Selection

CASE OF PETRUSHKO v. RUSSIA
(Application no. 36494/02)
24 February 2005
This judgment will become final in the circumstances set out in Article 44 § 2 of the Convention. It may be subject to editorial revision.
In the case of Petrushko v. Russia,
The European Court of Human Rights (First Section), sitting as a Chamber composed of:
Mr C.L. Rozakis, President,
Mrs S. Botoucharova,
Mr A. Kovler,
Mrs E. Steiner,
Mr K. Hajiyev,
Mr D. Spielmann,
Mr S.E. Jebens, judges
and Mr S. Nielsen, Section Registrar,
Having deliberated in private on 1 February 2005,
Delivers the following judgment, which was adopted on that date:
1. The case originated in an application (no. 36494/02) against the Russian Federation lodged with the Court under Article 34 of the Convention for the Protection of Human Rights and Fundamental Freedoms (“the Convention”) by Petrushko Valentina Vasilyevna, a Russian national, on 6 September 2002.
2. The Russian Government (“the Government”) were represented by Mr P. Laptev, Representative of the Russian Federation at the European Court of Human Rights.
3. On 13 May 2003 the Court decided to communicate the application to the Government. Under the provisions of Article 29 § 3 of the Convention, it decided to examine the merits of the application at the same time as its admissibility.
4. The applicant was born in 1965 and lives in Novocherkassk, Rostov Region.
5. In 2001 the applicant brought an action for damages against the Ministry of Internal Affairs following the death of her husband during his military service in Chechnya.
6. On 7 June 2001 the Leninskiy District Court of Rostov granted the applicant's claim. Her award consisted of a lump-sum compensation of 71,851.50 roubles (RUR) and monthly payments of RUR 1,710.75, subject to future adjustment to a statutory rate. The monthly payments were not paid to the applicant.
7. In 2002 the applicant brought new proceedings to obtain the adjustment of the outstanding monthly payments.
8. On 27 September 2002 the Leninskiy District Court of Rostov granted the applicant's claim. It made an adjustment of the monthly payments increasing them retrospectively to RUR 3,849. It awarded the applicant arrears of RUR 88,916.16 in respect of the period from 1 January 2002 to 1 October 2002.
9. On 9 October 2002 the applicant obtained an execution order, which she submitted to the Ministry of Finance of the Russian Federation for payment.
10. On 17 June 2003, after the case had been communicated to the Government, the applicant was paid RUR 30,793.44, and on 19 June 2003 she was paid RUR 88,916.

Required work
A: Transcribe the Petrushko v. Russia judgment above, starting with "2. The Russian" and going on through "Novocherkassk, Rostov Region.".
B: Go on with the Petrushko v. Russia judgment from the point where it stops.

Excerpted data
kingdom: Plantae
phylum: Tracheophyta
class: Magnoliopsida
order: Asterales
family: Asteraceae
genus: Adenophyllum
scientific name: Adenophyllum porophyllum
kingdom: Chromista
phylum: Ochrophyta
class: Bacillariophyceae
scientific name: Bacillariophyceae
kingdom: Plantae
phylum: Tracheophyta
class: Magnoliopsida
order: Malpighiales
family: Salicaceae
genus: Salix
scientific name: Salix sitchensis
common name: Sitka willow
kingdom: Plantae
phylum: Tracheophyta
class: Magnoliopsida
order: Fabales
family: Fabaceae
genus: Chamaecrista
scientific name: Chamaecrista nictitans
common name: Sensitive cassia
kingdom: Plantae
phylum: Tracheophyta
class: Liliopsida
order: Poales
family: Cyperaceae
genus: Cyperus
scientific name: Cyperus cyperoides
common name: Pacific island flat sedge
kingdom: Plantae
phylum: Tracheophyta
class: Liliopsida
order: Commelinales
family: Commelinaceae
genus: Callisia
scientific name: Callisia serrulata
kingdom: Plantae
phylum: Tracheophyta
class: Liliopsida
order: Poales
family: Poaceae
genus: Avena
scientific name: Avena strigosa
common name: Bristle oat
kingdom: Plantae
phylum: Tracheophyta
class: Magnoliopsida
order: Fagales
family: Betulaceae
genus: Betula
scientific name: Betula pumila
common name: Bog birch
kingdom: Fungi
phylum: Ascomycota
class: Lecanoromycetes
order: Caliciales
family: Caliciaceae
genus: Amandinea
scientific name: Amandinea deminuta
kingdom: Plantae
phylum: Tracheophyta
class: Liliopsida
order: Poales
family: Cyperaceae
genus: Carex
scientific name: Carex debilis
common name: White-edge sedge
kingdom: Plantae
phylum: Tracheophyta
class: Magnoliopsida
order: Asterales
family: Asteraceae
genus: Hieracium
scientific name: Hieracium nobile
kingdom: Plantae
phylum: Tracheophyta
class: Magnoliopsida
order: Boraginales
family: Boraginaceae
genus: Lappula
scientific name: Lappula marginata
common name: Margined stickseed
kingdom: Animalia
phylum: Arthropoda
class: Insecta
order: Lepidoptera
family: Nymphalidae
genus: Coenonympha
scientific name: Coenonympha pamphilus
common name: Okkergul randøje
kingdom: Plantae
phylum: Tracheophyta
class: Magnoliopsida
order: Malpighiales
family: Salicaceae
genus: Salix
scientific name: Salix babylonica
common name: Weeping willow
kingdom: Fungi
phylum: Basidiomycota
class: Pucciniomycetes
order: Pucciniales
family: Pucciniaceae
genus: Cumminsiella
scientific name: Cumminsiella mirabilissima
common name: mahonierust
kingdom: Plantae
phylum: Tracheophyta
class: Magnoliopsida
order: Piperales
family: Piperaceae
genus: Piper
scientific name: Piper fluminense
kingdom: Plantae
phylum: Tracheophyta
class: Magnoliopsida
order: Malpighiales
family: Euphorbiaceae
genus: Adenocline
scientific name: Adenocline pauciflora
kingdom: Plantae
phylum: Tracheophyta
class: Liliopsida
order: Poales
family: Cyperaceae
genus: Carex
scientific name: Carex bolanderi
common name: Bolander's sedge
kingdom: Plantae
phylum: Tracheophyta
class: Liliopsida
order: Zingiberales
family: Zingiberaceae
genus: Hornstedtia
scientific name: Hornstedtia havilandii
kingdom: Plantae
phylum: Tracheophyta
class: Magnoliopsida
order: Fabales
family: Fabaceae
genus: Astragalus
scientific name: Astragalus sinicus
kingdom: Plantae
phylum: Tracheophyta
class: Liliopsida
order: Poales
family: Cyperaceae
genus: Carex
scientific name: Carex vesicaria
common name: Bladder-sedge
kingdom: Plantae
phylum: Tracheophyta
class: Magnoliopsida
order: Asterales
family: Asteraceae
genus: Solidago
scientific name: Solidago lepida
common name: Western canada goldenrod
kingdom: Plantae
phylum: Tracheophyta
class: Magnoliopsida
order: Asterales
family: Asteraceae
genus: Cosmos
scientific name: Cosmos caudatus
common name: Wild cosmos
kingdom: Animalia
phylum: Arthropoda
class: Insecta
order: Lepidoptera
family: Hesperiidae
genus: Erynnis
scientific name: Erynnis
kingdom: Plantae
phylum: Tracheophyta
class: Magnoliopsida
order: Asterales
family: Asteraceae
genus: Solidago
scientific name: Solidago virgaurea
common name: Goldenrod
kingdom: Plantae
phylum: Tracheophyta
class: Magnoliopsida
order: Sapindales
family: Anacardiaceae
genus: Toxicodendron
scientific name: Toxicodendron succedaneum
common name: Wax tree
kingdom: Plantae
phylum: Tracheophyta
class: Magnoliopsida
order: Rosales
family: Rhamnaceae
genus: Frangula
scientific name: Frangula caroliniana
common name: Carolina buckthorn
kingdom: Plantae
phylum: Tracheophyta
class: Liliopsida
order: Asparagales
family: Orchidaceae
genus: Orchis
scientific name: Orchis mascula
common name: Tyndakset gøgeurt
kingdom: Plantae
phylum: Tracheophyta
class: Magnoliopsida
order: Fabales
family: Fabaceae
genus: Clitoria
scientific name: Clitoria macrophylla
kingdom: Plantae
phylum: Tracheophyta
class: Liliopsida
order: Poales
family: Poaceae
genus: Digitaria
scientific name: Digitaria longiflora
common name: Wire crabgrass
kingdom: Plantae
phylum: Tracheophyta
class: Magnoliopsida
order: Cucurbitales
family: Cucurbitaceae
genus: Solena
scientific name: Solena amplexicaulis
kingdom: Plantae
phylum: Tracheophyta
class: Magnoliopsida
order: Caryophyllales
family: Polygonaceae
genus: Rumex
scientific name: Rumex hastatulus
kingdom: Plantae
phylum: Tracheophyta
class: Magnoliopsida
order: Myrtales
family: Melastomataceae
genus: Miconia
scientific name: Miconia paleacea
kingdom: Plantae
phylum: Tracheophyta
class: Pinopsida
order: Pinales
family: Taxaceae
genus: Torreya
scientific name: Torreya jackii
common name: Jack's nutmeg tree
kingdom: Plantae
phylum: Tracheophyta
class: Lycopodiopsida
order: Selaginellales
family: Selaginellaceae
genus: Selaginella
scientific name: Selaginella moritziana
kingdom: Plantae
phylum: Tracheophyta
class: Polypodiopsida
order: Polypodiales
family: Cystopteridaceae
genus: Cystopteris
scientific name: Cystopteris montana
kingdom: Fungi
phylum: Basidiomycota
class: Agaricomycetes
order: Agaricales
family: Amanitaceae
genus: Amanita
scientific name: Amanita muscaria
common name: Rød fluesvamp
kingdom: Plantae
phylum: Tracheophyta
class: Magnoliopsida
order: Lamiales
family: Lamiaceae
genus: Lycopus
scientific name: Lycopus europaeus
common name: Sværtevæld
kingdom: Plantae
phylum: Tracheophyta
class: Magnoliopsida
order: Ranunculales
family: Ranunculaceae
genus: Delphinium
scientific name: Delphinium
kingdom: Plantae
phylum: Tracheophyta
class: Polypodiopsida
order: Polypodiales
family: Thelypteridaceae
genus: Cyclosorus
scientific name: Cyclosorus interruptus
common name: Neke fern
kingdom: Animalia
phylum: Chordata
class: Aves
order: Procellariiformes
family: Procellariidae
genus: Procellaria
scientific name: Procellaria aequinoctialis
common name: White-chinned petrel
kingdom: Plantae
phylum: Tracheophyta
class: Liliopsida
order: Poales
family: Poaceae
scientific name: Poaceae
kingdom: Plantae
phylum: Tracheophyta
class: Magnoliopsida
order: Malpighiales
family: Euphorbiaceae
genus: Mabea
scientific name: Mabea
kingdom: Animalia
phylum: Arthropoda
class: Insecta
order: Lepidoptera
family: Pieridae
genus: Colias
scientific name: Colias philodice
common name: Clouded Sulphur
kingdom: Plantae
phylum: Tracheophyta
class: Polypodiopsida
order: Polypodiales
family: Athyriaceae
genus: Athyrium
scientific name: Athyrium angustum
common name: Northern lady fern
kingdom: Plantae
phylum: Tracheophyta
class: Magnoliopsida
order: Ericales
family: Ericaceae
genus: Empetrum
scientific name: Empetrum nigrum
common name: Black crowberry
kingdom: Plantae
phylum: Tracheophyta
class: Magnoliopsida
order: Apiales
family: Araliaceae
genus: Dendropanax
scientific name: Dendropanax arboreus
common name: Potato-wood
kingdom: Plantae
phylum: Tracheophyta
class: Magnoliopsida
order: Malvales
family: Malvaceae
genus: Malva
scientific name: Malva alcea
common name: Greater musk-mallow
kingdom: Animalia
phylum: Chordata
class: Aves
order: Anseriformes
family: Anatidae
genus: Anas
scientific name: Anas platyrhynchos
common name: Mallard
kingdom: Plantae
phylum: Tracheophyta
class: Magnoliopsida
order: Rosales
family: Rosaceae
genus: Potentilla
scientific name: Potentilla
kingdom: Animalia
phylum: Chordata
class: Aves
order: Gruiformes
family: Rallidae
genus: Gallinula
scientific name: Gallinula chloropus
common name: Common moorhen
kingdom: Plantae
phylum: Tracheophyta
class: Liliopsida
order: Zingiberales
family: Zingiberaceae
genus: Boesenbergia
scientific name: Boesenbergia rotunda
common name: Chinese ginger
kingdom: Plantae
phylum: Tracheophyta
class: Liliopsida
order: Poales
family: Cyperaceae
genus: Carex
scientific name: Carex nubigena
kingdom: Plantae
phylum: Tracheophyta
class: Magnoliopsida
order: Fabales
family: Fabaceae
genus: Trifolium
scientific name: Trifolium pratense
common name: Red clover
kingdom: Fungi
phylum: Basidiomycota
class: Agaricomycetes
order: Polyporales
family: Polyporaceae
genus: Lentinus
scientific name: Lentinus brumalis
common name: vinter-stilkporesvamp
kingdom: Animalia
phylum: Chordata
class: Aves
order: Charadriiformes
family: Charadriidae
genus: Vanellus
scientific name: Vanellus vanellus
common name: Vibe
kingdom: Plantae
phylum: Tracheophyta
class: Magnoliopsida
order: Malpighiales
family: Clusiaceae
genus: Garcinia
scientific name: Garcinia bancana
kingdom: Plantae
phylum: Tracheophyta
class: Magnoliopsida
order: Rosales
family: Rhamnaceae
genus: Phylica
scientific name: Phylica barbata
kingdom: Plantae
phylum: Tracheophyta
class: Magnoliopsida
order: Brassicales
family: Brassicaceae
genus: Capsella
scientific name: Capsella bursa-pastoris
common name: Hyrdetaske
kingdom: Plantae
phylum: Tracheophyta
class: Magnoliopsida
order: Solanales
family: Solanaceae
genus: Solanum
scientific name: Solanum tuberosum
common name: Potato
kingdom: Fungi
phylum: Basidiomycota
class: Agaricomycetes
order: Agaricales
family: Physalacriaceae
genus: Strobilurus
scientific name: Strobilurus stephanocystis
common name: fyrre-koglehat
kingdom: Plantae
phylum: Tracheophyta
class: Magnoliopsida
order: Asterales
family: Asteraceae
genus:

In response
A:
2. The Russian Government (“the Government”) were represented by Mr P. Laptev, Representative of the Russian Federation at the European Court of Human Rights.
3. On 13 May 2003 the Court decided to communicate the application to the Government. Under the provisions of Article 29 § 3 of the Convention, it decided to examine the merits of the application at the same time as its admissibility.
4. The applicant was born in 1965 and lives in Novocherkassk, Rostov Region.

B:
I. ALLEGED VIOLATION OF ARTICLE 6 § 1 OF THE CONVENTION AND ARTICLE 1 OF PROTOCOL NO. 1 TO THE CONVENTION
11. The applicant complained that the prolonged non-enforcement of the judgments of 7 June 2001 and of 27 September 2002 violated her “right to a court” under Article 6 § 1 of the Convention and her right to the peaceful enjoyment of possessions as guaranteed in Article 1 of Protocol No. 1 to the Convention. These Articles in so far as relevant provide as follows:
Article 6 § 1
“In the determination of his civil rights and obligations ..., everyone is entitled to a fair ... hearing ... by [a] ... tribunal ...”
Article 1 of Protocol No. 1
“Every natural or legal person is entitled to the peaceful enjoyment of his possessions. No one shall be deprived of his possessions except in the public interest and subject to the conditions provided for by law and by the general principles of international law.
The preceding provisions shall not, however, in any way impair the right of a State to enforce such laws as it deems necessary to control the use of property in accordance with the general interest or to secure the payment of taxes or other contributions or penalties.”
12. The Government contested the admissibility of the application on the ground that the applicant was no longer a victim. They submitted that the judgments in question had been enforced. They asserted that the applicant had thus been afforded redress at the national level and that her application should be declared inadmissible. In the alternative, they argued that the applicant had not exhausted domestic remedies. They claimed that she should have requested an enforcement of her award by the court bailiff service following the failure of the Ministry of Finance to pay under the execution order.
13. The applicant did not accept that she had lost victim status because her award had finally been enforced. She observed that her monthly payments had not been made to her for two years owing to the non-enforcement of the judgment by the authorities, in respect of which delay they had neither acknowledged the violation nor afforded redress to her. She also contested the objection concerning non-exhaustion of domestic remedies alleged by the Government, claiming that she had acted in accordance with law by having submitted the execution order to the Ministry of Finance.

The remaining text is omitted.